No, sono solo nervi,”
Giovanni scosse la testa. “Gli succede solo quando io sono
vicino e lo sto
sgridando. La scabbia era un pretesto. Quell’uomo
potrà anche ritenersi un
soldato, ma può fare molto meglio. Il suo posto è
in un consiglio di guerra, di
pattuglia nelle città… o come
caposquadra,” sorrise. “E sarà anche il
tuo.
Siete entrambi ragazzi con le giuste conoscenze, sareste uno spreco in
mezzo ai
soldati.”
Aprì
di nuovo la porta e mise un
piede all’interno, poi iniziò a scendere le scale.
“Un’ultima
cosa, Marcello,” disse
mentre raggiungevano il fondo della scalinata.

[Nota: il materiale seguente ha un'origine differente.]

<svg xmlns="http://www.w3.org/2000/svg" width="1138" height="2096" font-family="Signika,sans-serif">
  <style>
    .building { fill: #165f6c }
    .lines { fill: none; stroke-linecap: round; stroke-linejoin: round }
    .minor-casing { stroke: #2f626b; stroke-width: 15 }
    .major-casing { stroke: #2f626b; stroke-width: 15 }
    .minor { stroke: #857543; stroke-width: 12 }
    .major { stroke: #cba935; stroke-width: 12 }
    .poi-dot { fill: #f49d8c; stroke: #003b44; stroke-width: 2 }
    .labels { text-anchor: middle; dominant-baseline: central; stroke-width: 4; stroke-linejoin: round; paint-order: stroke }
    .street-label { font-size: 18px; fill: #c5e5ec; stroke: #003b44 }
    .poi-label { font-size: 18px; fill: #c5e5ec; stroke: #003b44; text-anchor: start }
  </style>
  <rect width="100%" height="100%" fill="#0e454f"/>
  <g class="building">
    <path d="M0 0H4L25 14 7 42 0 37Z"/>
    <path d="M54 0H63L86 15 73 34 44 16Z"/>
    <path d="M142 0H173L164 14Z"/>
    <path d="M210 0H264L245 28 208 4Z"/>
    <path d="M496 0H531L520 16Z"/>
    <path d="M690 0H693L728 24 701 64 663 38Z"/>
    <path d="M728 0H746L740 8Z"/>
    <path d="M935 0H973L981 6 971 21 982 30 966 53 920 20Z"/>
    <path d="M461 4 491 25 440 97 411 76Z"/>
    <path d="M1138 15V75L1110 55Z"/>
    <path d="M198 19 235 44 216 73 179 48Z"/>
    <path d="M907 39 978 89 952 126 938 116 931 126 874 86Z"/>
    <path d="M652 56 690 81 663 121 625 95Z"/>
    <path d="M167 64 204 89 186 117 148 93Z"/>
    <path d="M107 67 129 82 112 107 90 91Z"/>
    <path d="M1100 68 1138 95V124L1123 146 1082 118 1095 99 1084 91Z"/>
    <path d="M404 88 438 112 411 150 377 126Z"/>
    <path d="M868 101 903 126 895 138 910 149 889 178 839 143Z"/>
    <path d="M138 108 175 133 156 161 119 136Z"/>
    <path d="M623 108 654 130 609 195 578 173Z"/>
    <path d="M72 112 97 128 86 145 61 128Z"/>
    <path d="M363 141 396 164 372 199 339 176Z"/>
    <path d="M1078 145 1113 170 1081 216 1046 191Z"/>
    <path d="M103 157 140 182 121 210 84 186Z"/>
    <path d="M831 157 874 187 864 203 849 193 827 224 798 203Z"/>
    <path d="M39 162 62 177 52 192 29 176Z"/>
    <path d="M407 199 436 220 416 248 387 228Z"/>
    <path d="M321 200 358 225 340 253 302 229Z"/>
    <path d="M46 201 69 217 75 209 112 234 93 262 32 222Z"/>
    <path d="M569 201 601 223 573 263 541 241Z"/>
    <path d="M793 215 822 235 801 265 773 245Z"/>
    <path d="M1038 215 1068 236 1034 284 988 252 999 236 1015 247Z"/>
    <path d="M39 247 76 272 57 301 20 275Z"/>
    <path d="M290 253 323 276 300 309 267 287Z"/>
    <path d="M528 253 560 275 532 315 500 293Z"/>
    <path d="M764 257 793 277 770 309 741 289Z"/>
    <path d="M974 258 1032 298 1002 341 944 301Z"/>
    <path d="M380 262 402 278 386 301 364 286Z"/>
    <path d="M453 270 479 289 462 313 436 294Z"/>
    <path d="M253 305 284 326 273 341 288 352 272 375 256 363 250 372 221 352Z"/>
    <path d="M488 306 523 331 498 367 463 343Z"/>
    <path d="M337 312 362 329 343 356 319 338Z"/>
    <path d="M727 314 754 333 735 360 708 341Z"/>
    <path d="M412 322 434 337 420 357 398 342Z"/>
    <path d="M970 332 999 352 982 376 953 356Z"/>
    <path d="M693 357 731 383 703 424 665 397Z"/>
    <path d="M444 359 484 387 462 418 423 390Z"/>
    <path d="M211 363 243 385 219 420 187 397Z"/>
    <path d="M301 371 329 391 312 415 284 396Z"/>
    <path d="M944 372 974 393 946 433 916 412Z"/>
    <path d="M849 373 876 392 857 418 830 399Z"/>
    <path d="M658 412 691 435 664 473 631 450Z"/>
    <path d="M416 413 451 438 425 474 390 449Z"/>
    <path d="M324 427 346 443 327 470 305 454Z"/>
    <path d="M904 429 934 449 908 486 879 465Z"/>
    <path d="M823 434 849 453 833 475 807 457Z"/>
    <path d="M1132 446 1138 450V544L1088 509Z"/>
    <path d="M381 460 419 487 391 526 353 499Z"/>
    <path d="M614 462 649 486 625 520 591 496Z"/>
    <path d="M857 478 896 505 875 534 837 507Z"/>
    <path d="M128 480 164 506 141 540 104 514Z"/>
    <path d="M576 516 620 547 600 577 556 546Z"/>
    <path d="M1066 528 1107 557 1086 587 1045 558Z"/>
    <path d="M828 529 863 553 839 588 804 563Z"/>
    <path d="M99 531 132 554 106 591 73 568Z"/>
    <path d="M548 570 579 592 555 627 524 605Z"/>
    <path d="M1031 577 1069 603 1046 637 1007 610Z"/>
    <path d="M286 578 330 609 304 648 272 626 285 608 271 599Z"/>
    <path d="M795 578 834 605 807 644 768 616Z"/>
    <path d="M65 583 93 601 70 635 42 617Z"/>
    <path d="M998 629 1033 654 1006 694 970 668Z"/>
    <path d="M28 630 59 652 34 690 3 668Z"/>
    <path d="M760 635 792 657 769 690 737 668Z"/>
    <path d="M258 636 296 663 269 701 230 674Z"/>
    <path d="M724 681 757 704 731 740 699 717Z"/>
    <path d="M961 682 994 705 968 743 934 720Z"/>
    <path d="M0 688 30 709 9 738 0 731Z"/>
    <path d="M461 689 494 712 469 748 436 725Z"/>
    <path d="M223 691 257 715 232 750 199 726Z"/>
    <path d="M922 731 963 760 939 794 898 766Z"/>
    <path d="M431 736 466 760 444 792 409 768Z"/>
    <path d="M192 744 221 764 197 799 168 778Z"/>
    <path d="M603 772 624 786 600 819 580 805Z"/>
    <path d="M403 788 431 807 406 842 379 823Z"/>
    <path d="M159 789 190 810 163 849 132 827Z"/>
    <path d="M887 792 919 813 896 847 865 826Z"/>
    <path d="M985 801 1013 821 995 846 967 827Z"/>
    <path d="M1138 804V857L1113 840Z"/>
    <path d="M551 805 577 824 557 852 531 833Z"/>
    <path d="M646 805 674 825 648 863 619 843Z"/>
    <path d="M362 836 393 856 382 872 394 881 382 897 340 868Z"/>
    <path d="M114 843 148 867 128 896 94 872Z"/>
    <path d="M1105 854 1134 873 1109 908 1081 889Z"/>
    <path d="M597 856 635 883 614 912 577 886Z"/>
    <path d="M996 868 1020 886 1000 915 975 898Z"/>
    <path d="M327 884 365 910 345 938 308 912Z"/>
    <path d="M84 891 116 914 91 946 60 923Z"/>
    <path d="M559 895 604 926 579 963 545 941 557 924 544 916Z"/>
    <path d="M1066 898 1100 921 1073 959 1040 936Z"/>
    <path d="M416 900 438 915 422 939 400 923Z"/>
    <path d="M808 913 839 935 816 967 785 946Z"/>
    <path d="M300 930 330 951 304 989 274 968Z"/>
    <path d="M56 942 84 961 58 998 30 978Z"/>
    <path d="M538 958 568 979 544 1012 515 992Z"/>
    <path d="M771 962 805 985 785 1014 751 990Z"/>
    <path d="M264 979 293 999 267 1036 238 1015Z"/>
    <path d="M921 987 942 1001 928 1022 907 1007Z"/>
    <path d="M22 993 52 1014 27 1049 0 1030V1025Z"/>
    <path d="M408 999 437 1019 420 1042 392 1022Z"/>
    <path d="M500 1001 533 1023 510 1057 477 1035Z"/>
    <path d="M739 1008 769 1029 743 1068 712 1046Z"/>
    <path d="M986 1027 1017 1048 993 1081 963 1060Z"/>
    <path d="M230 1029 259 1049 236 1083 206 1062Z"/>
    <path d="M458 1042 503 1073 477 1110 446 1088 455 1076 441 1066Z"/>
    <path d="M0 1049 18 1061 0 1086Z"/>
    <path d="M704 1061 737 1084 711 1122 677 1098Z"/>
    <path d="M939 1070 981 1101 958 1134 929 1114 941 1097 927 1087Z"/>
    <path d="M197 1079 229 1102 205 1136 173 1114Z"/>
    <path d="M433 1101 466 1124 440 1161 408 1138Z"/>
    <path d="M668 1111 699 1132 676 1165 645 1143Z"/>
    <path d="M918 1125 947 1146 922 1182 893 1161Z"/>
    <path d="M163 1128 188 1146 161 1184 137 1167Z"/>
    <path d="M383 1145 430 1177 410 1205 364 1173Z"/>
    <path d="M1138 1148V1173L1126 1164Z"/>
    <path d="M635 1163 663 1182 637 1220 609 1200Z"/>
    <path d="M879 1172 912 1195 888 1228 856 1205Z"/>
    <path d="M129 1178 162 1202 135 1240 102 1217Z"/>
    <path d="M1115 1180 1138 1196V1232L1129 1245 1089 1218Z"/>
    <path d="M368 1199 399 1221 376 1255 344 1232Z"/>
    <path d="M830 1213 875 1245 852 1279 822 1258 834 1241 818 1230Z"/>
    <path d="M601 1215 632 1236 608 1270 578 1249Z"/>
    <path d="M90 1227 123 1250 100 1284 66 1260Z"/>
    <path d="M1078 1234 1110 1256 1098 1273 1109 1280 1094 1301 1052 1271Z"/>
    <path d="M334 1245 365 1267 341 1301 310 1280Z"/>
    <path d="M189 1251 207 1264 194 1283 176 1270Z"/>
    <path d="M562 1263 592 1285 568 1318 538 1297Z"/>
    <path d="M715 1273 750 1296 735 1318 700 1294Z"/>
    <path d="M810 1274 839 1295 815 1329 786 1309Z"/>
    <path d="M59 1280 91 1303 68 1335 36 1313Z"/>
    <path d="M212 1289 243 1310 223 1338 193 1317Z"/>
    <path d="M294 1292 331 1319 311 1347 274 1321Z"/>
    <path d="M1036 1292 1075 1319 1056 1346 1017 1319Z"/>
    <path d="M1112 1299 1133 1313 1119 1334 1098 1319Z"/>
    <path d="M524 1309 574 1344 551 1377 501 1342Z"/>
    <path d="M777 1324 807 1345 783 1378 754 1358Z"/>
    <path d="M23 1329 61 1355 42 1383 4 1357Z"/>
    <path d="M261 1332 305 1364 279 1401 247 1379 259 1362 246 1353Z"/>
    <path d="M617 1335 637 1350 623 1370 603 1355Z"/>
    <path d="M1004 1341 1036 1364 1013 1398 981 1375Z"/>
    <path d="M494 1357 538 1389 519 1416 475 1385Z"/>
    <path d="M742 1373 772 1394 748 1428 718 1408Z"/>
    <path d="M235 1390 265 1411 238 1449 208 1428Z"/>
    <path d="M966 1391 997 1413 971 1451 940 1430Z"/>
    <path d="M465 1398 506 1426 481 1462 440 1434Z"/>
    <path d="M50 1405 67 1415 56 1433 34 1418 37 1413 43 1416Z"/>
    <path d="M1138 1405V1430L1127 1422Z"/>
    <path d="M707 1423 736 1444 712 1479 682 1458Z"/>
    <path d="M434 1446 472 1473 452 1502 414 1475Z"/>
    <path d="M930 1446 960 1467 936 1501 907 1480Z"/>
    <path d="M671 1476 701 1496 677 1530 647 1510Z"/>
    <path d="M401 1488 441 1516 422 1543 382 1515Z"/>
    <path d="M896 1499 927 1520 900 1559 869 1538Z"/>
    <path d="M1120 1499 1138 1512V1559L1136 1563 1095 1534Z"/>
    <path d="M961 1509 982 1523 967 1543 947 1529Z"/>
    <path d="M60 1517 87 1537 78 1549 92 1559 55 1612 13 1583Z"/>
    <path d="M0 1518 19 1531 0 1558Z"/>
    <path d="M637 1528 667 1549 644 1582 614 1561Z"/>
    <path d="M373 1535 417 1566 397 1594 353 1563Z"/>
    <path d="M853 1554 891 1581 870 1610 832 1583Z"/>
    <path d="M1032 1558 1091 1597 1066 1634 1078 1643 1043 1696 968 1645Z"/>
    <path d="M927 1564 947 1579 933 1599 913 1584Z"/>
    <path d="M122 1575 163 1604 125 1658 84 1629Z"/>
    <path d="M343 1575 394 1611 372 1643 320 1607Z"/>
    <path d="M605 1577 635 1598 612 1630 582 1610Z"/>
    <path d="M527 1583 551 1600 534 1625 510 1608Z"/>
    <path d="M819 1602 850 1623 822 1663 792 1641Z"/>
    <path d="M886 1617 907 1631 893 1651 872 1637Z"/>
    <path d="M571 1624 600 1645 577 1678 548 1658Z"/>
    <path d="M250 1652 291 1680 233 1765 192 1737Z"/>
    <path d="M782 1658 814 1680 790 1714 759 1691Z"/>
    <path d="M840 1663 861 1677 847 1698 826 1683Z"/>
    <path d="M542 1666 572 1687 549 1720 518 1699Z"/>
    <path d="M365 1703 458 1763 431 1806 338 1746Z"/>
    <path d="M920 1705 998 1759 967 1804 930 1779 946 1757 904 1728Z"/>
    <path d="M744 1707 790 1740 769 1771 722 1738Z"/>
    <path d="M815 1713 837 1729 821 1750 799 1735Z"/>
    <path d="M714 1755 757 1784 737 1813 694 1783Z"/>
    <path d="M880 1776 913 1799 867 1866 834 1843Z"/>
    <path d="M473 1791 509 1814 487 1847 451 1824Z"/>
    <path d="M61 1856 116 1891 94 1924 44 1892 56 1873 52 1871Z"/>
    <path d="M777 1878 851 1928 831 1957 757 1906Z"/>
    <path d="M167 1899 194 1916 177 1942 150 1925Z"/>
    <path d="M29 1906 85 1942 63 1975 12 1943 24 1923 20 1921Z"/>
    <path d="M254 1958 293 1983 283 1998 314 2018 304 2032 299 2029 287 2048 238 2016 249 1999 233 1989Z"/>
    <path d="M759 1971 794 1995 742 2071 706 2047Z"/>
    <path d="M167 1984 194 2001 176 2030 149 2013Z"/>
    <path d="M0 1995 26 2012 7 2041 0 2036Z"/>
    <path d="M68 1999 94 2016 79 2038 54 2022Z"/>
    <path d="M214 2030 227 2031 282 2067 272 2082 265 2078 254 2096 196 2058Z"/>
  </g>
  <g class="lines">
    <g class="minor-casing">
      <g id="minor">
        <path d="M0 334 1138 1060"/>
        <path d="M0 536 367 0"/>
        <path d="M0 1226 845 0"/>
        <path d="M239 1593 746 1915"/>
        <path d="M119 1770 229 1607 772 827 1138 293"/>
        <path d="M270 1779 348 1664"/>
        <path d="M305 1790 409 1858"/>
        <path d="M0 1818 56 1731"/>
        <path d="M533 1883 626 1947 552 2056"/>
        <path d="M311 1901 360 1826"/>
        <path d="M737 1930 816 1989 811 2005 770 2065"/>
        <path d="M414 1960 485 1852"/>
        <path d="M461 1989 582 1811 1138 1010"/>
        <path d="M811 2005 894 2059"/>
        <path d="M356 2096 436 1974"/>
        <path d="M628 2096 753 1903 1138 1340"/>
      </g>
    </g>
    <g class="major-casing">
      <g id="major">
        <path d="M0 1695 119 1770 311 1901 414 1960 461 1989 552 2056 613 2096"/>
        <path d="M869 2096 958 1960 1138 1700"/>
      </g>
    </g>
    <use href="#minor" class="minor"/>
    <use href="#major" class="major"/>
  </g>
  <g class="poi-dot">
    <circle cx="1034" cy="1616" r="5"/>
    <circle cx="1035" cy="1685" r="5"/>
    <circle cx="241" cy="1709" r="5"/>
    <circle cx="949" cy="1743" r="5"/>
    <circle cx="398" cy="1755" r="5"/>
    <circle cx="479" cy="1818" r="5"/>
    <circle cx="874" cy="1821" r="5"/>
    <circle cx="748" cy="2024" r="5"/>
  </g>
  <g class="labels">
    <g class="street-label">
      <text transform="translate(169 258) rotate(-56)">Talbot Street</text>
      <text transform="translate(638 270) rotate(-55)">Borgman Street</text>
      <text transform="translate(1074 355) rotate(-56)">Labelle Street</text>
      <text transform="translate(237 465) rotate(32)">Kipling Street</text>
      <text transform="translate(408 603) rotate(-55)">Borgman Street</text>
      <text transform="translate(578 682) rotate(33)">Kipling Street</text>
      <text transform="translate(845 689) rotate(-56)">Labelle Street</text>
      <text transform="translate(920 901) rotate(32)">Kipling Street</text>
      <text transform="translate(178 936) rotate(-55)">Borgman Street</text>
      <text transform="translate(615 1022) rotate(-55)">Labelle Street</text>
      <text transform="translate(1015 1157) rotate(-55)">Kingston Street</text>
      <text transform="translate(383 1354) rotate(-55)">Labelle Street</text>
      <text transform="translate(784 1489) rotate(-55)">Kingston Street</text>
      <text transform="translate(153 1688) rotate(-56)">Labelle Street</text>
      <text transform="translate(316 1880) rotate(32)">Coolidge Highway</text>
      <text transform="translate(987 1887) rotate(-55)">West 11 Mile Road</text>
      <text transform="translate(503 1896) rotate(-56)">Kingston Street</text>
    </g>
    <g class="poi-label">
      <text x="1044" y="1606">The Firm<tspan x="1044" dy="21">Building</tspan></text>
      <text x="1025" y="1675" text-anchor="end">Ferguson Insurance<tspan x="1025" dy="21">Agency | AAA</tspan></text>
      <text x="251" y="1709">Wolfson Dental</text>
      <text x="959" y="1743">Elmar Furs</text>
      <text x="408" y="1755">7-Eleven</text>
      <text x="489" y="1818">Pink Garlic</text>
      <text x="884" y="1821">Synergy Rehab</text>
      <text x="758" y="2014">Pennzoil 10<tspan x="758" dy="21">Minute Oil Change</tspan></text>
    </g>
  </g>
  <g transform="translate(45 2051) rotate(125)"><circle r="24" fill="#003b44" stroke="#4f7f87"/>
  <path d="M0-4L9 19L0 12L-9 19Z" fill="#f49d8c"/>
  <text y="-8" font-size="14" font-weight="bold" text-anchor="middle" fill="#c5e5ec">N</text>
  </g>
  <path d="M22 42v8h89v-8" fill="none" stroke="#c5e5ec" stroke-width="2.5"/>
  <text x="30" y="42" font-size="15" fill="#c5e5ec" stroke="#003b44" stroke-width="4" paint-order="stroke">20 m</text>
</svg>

“Un’ultima lezione prima che io
vada via. È sempre meglio agire, qualsiasi cosa voglia dire
agire, che
nascondersi. Meglio prendere una posizione e fallire, che non prenderla
e
passare il resto della tua vita a rimpiangerla.”
“Sembra
stupido, Giovanni,” ribatté
Marcello. “Non è così che ti sei messo
nei guai?”
“Ho
fatto la cosa sbagliata, lo so.
Ma prendere una posizione avrebbe anche potuto voler dire informare
Francesco,
Massimo e Claudia, e chiedere aiuto a loro,” Giovanni
camminò verso la porta
principale e la aprì per lasciare il Quartier Generale.
“Peccato che io sia
stato davvero uno stupido.”
Il suo maestro
stava davvero andando
via. Marcello tirò un sospiro, strinse i pugni e trattenne
le lacrime. Non
importava quel che Giovanni aveva detto, quello che si erano
detti… dirgli
addio gli sembrava comunque sbagliato. Cosa sarebbe successo? Giovanni
sarebbe
tornato?
Marcello sperava
di sì. Ma per il
momento, non poteva dire altro se non…
“A
presto, Giovanni.”
“Ci
vediamo, pulcino.”
Avremmo
soltanto saputo quell’inverno che Giovanni aveva cercato di
tagliare tutti i ponti con la Fratellanza, per cercare di impedire che
le
notizie dei suoi spostamenti raggiungessero orecchie indiscrete. Che
aveva
lasciato una lettera ad Enrico, chiedendogli di addestrare Cosimo nel
caso lui
non fosse più tornato.
L’anno
che Marcello aveva passato con Giovanni aveva cambiato anche il
capitano, esattamente quanto lui aveva cambiato il mio fratellino.
Dopo
più di dieci anni, però, ancora non sappiamo se
Giovanni lasciò
Marcello con quell’ultima lezione per puro dovere, o se
davvero si sentisse di
lasciarlo perché pensava che fosse la cosa giusta.
Probabilmente non lo sapremo
mai.
Ma
voglio pensare che volesse fare la cosa giusta.